Given text
§

While beverages like Red Bull, Monster and Rock Star have become more popular in recent years, increasing research continues to emerge that suggest users may face serious health risks from the energy drinks. A new study suggests that the beverages may dramatically increase a person’s resting blood pressure, especially if they typically drink little or no caffeine daily, which may increase the risk of cardiac events.
Researchers from the Mayo Clinic presented their findings on March 14, at the American College of Cardiology’s 64th Annual Scientific Session in San Diego.
In the study, researchers gave 25 young adults between the ages of 19 and 40 either one can of commercially available energy drink or a placebo drink. They also assessed their blood pressure and heart rate 30 minutes before having the drink and 30 minutes after having the drink.
Participants who had energy drinks experienced a rise in blood pressure compared to those who had the placebo drink. Researchers also found the effect was the most dramatic in people who typically did not consume much caffeine.

§

Items listed in a dataset
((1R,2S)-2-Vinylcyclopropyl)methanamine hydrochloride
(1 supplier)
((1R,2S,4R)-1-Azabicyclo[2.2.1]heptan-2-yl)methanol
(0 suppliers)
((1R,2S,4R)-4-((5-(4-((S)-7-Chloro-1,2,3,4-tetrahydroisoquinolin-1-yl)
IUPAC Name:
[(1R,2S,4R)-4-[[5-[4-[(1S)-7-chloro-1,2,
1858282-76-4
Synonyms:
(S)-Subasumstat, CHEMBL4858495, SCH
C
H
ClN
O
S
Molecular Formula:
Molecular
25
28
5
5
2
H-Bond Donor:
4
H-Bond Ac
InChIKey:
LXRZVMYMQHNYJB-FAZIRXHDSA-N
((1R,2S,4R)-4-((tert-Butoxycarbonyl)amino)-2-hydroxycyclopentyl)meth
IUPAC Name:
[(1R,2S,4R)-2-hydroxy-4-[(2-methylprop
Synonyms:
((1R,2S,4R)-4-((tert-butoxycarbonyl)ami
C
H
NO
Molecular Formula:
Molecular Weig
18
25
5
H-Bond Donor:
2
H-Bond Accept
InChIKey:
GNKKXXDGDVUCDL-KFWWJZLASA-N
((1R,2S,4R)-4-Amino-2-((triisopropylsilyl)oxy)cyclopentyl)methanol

§

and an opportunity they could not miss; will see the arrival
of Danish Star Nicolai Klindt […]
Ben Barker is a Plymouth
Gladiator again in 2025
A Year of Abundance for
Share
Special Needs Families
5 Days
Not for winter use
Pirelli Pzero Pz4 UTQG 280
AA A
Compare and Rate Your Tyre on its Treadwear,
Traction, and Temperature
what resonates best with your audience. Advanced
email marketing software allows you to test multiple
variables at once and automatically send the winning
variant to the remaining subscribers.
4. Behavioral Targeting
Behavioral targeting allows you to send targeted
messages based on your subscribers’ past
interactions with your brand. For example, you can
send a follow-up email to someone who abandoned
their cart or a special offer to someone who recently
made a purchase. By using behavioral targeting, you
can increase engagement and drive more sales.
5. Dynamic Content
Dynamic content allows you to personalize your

§

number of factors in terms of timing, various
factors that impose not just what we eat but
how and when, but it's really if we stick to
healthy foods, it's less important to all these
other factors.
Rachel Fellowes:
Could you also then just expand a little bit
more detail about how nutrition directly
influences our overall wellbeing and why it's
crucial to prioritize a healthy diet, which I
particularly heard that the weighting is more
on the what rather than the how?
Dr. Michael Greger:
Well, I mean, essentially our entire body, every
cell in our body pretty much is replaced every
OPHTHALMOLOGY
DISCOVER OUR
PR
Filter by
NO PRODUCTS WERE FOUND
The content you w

§

What to work on
1. Translate this sentence from the energy drink article into Spanish: "Researchers from the Mayo Clinic presented their findings on March 14, at the American College of Cardiology’s 64th Annual Scientific Session in San Diego."
2. Carry on the energy drink article, starting after its final sentence.

Response list
1. Investigadores de la Clínica Mayo presentaron sus hallazgos el 14 de marzo en la 64.ª Sesión Científica Anual del Colegio Americano de Cardiología, en San Diego.

2.
Blood pressure increased by more than double in adults who consumed energy drinks during the study, but typically drank little caffeine daily, compared to those that had the placebo drink.
The findings of the study are similar to those of a study published last year, when French research identified a link between energy drinks and serious heart problems, including increased risk of angina, irregular heartbeats and sudden death.
“We know that energy drink consumption is widespread and rising among young people,” said lead author Anna Svatikova, M.D., Ph.D., at the Mayo Clinic. “Concerns about the health safety of energy drinks have been raised. We and others have previously shown that energy drinks increase blood pressure.”
Overall, healthy young adults who do not drink caffeine regularly experienced a greater rise in resting blood pressure after drinking an energy drink. Participants who typically drank caffeine daily also had an increase in blood pressure, but not as significantly as in the caffeine-naive participants.
Researchers categorized a caffeine-naive participant as consuming less than 160 mg of caffeine per day, the amount of caffeine often found in one cup of coffee. Participants were considered regular caffeine users if they drank 160 mg of caffeine per day or more.
Energy Drink Heart Concerns
The results of the study have researchers concerned that energy drinks may increase the likelihood of people suffering other serious cardiac events, like a heart attack or irregular heartbeat after drinking an energy drink.
Another study published in 2013 linked the consumption of energy drinks to causing more forceful heart contractions, also potentially leading to other serious cardiac events.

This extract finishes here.